(Bloomberg) -- Ben Bernanke’s review into the Bank of England’s forecasting process will look into whether the market path for interest rates should continue to be used as the main assumption from which to build its projections.

The UK central bank on Monday set out the terms of reference for Bernanke’s review, focusing the former US Federal Reserve chair on five key aspects of the process. Those include “the appropriate conditioning assumptions in projections, including the interest rate path on which the forecast is based.”

The BOE appointed Bernanke in July to examine the forecast process after heavy criticism from politicians and some economists for underestimating the threat inflation posed. The BOE along with the Fed and European Central Bank initially concluded that rising prices were a “transitory” effect of ending pandemic lockdowns that would soon pass.

Instead, inflation soared to a four decade high, forcing the BOE to play catchup in pushing interest rates to the most since 2008.

The review is focused on the lessons to be learned for future forecasts “during times of significant uncertainty.” It will not pass judgment on past policy decisions, the terms of reference showed.

“The review should be forward looking – rather than an ex-post review of policy decisions – but that view can be informed by taking lessons from past experiences and from the experiences of other central banks,” it said.

Market rates are the key assumption on which the forecast is produced. The idea is that, by using market forecasts, the BOE does not reveal a preferred path for interest rates. However, the practice can distort the outlook dramatically.

Last November, when the rate path partially reflected the chaos caused by the Liz Truss budget program, the forecast was for a deep recession that Governor Andrew Bailey tried to play down in his subsequent public comments.

Bernanke has experience of a different approach, using the “dot plots” of each individual rate setter’s preference to build a forecast based on a more likely rate path. Former BOE policymaker Gertjan Vlieghe argued for the use of dot plots and another former ratesetter Silvana Tenreyro used them in her speeches.

Another option would be to produce a forecast assuming unchanged interest rates. The BOE already does produce a solely inflation forecast based on that premise.

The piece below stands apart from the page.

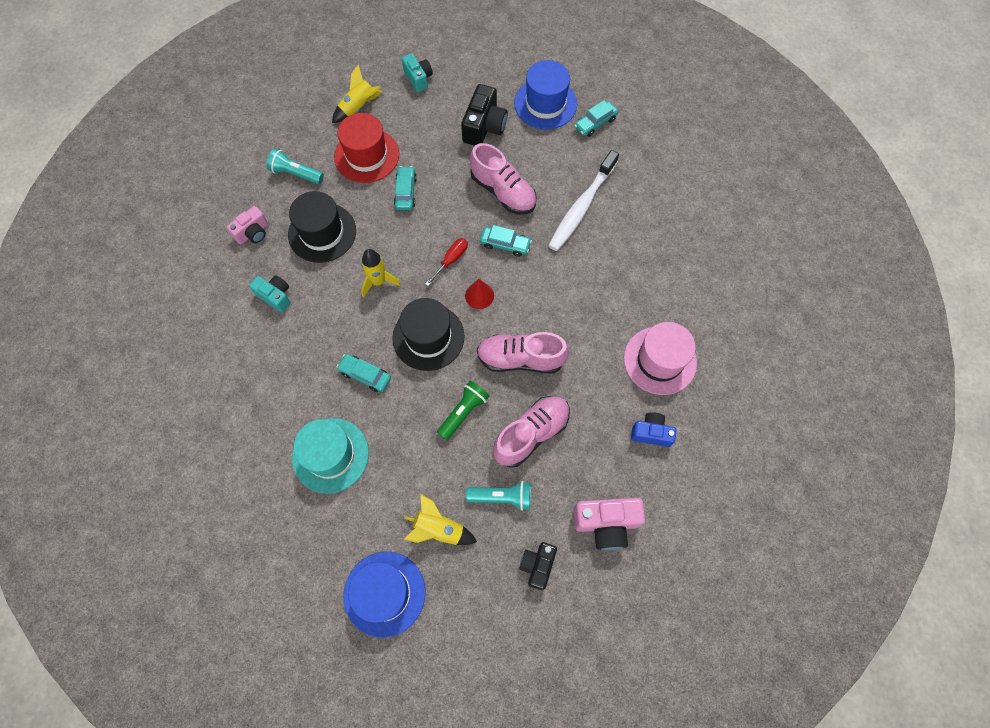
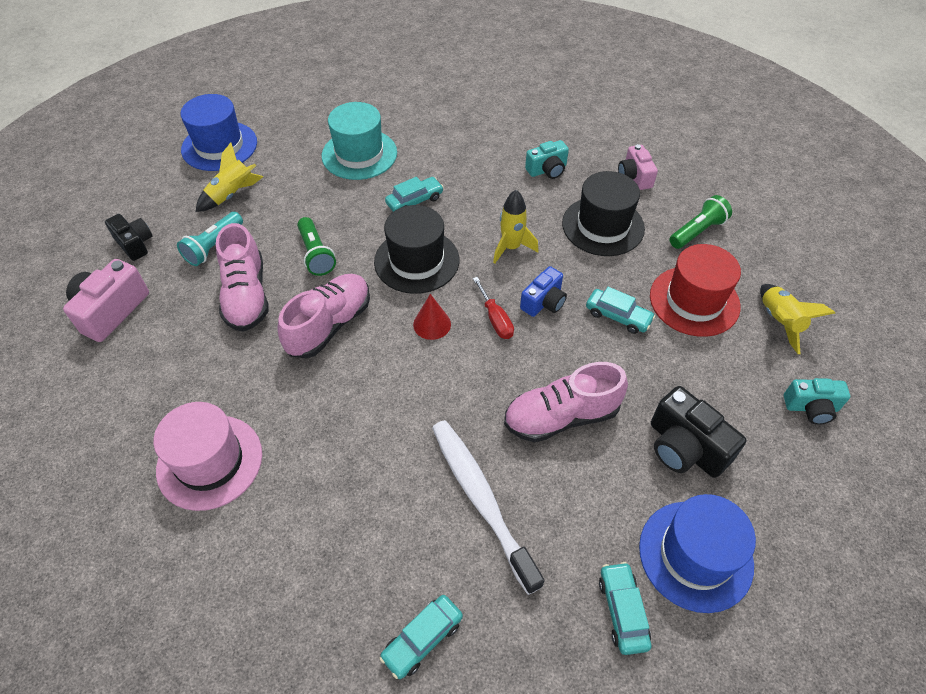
camera: 120 degrees right, 15 degrees down
(296, 173) = (697, 231): turquoise flashlight -> green flashlight
(505, 244) = (481, 380): turquoise car -> turquoise car (422, 639)
(651, 433) = (146, 400): blue camera -> blue camera (543, 302)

The review will also look at:

  • Staff processes and analysis supporting the MPC’s policy deliberations
  • The analytical framework for taking account of significant shocks and shifts on the supply as well as the demand side of the economy
  • The role of the forecast in the MPC’s policy decisions and communications, including the roles of the MPC and the staff in the development of the official forecast
  • Material provided to the MPC to assist the discussion and communication of the outlook and the risks around that.